I haven’t had a cannula in my hand for almost a year. The last time I had chemotherapy delivered through one was almost four years ago now. Its pinch and push and slow hotcold ache belong in memory, in a box held closed with elastic bands as narrow as dental floss.

In a box held closed with sellotape as narrow as my fingers is a lamp made from rock salt. The label says 9-12 kg, the weight shivering in my blood vessel skin bone gristle little hands. The next day, rising pink like light shone through salt, through eyelids, a slow hotcold ache slithers out of its box. My beehive heart vibrates.

***

In a shower in a bathroom in a three-bedroom terraced house in York I am washing my hair. I pull my fingers through its tangles, and two or three hairs come away on my palms, wrapped in a shampoo shroud. Spiders like this one have been known to hunt bees. I thrust my hands under the stream of water and wash the strands down the drain of an en-suite in a HEPA-filtered room in the Young Oncology Unit in the Christie in Manchester. I try to remember that shedding hairs is normal, but the bees are the prey in this relationship and a glimpse of the spider has got them scared. With face upturned I wait for the water to rinse the panic from my eyelashes.

***

My colleague flashes a rolled-up cigarette between her fingers. She shoots me a grin and jokes that she’s going out to ‘get some cancer’. My laugh comes out dripping pink. I clamp my mouth closed to stop the swarm escaping, and turn away with studied nonchalance. Minutes later, in the quiet of the stockroom, I count breaths, count my fingers, count lamps made from rock salt through closed eyelids, until my magenta pulse has faded to rose then to black. Elastic bands creak under a pressure they were never designed to hold. I retrieve my smile from the floor.

***

Three years, 1096 days ago, doctors tied mine and my sister’s DNAs together with a neat little bow and this second chance at life began. Second chance, like I failed first time, like I have to really make this one count, like these three years I’ve lived are undeserved, an exception to rules I’ve already broken once. A clean slate if it were not for the ghosts of old letters which won't be erased properly, chalk dust on my cuffs. 'Leave us behind,' they whisper, playground bullies with tendrils tugging me backwards. Pinch and push and slow hotcold ache. As if it was going to be that easy. 
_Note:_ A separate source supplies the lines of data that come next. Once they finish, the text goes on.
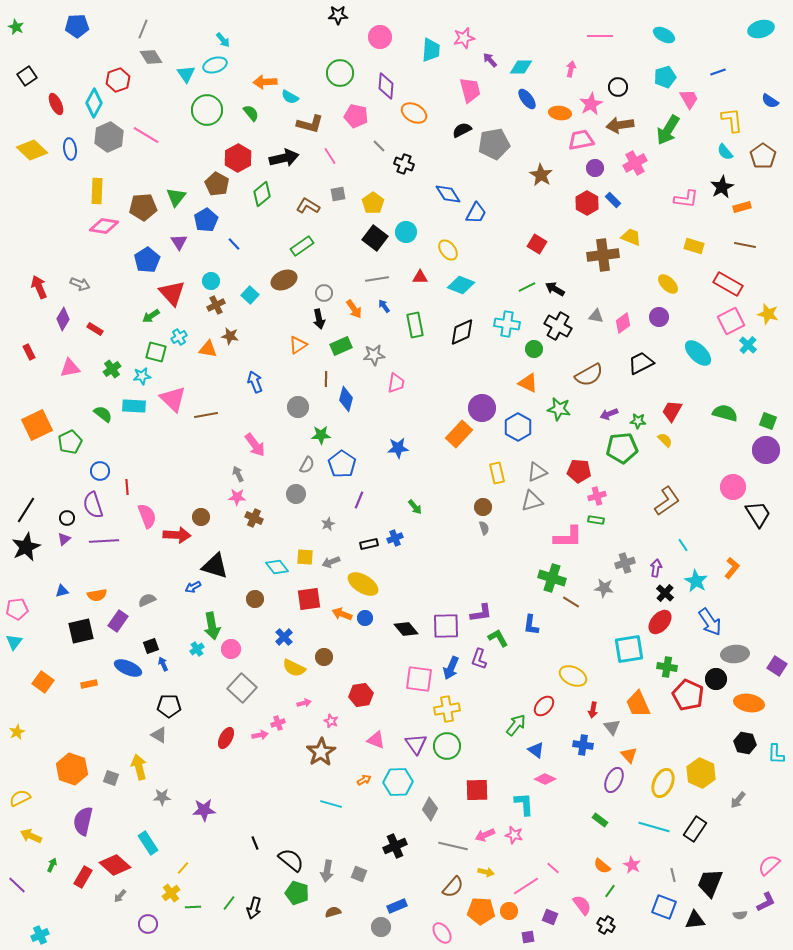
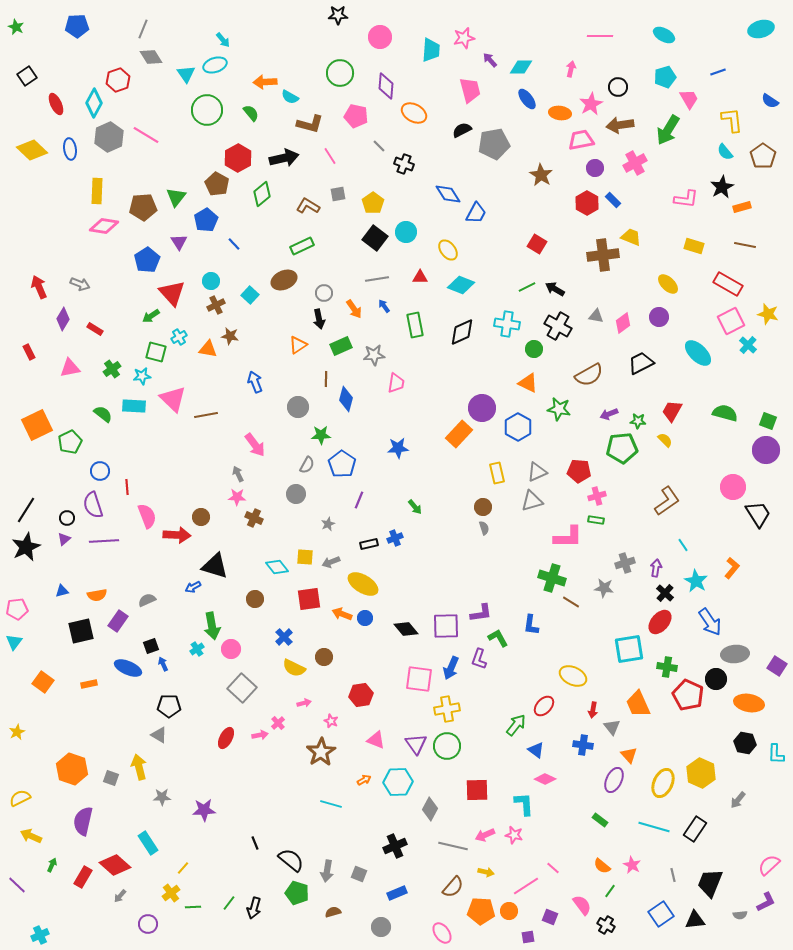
green rectangle at (302, 246): rotated 10 degrees clockwise
pink cross at (278, 723): rotated 24 degrees counterclockwise
blue rectangle at (397, 906): moved 13 px up
blue square at (664, 907): moved 3 px left, 7 px down; rotated 35 degrees clockwise
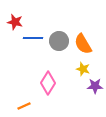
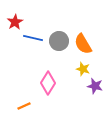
red star: rotated 28 degrees clockwise
blue line: rotated 12 degrees clockwise
purple star: rotated 14 degrees clockwise
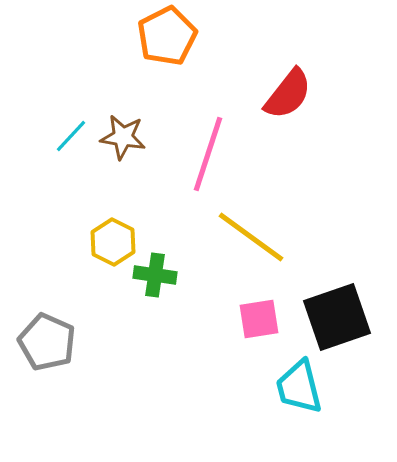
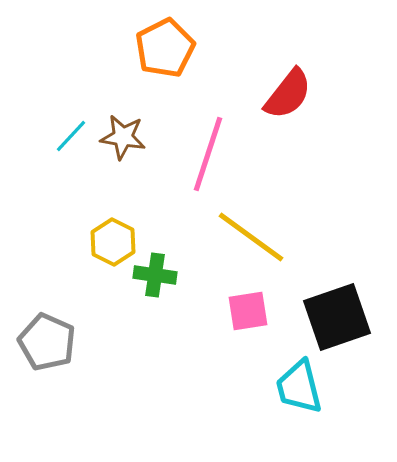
orange pentagon: moved 2 px left, 12 px down
pink square: moved 11 px left, 8 px up
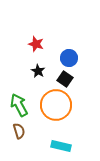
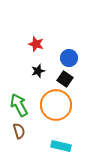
black star: rotated 24 degrees clockwise
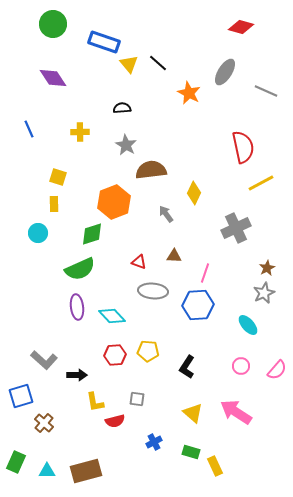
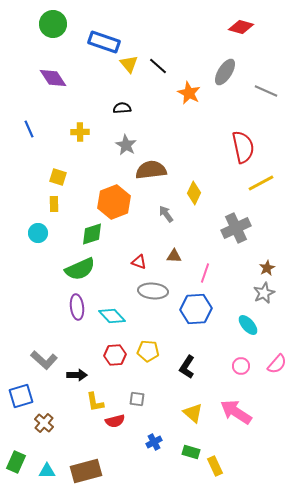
black line at (158, 63): moved 3 px down
blue hexagon at (198, 305): moved 2 px left, 4 px down
pink semicircle at (277, 370): moved 6 px up
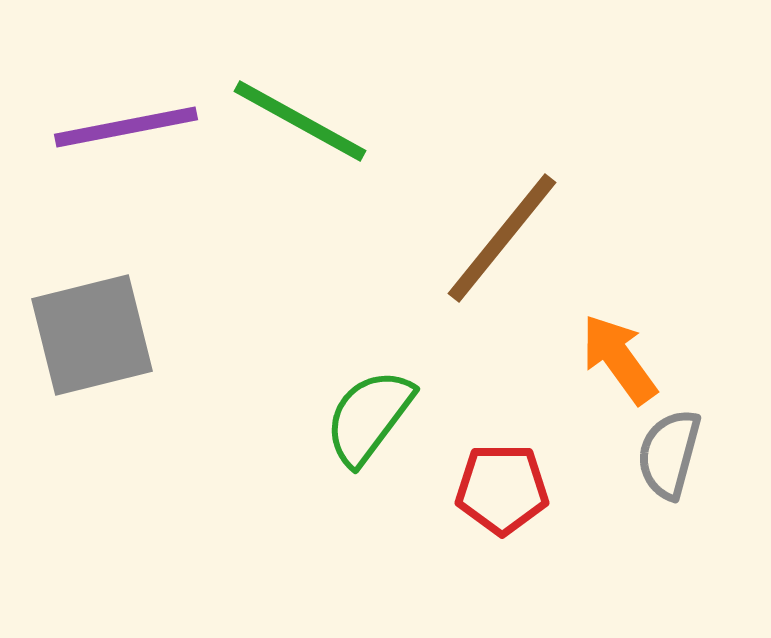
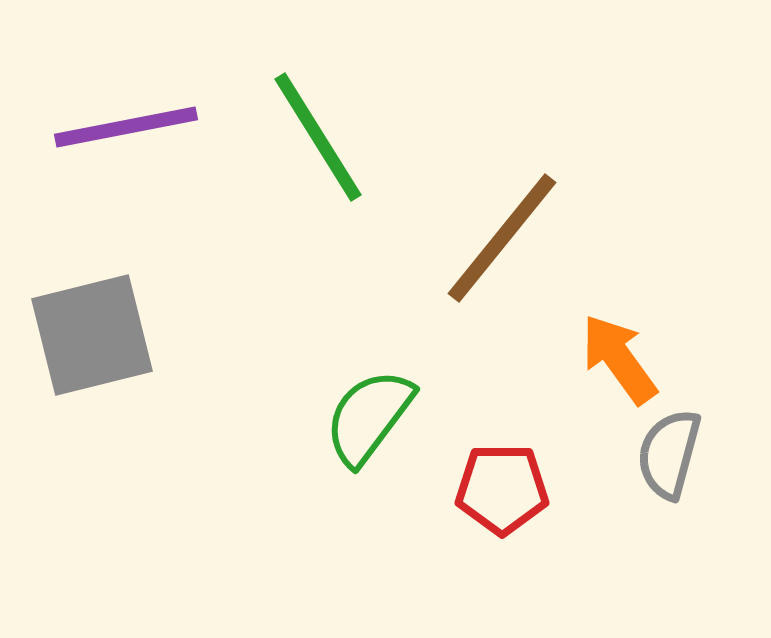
green line: moved 18 px right, 16 px down; rotated 29 degrees clockwise
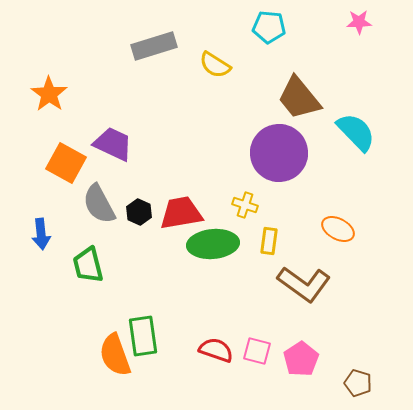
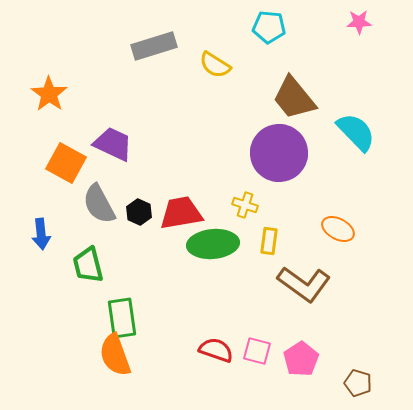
brown trapezoid: moved 5 px left
green rectangle: moved 21 px left, 18 px up
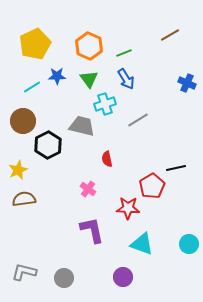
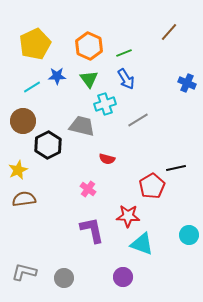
brown line: moved 1 px left, 3 px up; rotated 18 degrees counterclockwise
red semicircle: rotated 63 degrees counterclockwise
red star: moved 8 px down
cyan circle: moved 9 px up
They've pulled out each of my ribs and replaced them with pieces of honeycomb. The bees nesting here are vigilant. I do not know when they go to sleep. How can I choose to forget when this fear has made its home not in my mind but in my bones? 

I mark the years because the curved familiarity of the figure three is the only thing solid in this universe of vapour and fluid and dotted lines stretching away into nothing. Even in the cancer world I feel like a foreigner, fumbling for an answer to 'how long have you been off treatment?' because I faded off treatment like a child grows out of her dolls. Three years clean. Less than a year since I last had an infusion of donor blood cells. Two months since my last blood test. Four days since my body last reminded me, with pangs of unprovoked nausea like the compulsions of an addict, that this time is borrowed.

And don't misunderstand me, I am so happy. To be in this three-bedroom terraced house in York, to study a subject I love and am good at, to work a job I enjoy with funny, kind people, to live inside this strange renovated body and reach towards the future with arms of skin and smoke, these things are treasures. Even tinged pink and shivering, I hold these 1096 days to my chest like heirlooms. But make no mistake, the shimmering golden survival you see on the TV adverts and in books and films is a lie. Behind every beautifully seized day are two more spent beating angry swarms of bees back into their nests. I have begun each of these 1096 days rinsing the pink from my eyes, excavating the joy from my buried heart, remembering what it is to live, even when there are no guarantees. I will do the same tomorrow, and tomorrow, and tomorrow, and maybe someday the box in my memory will softly click locked. Until then, I am getting to be quite an accomplished apiarist.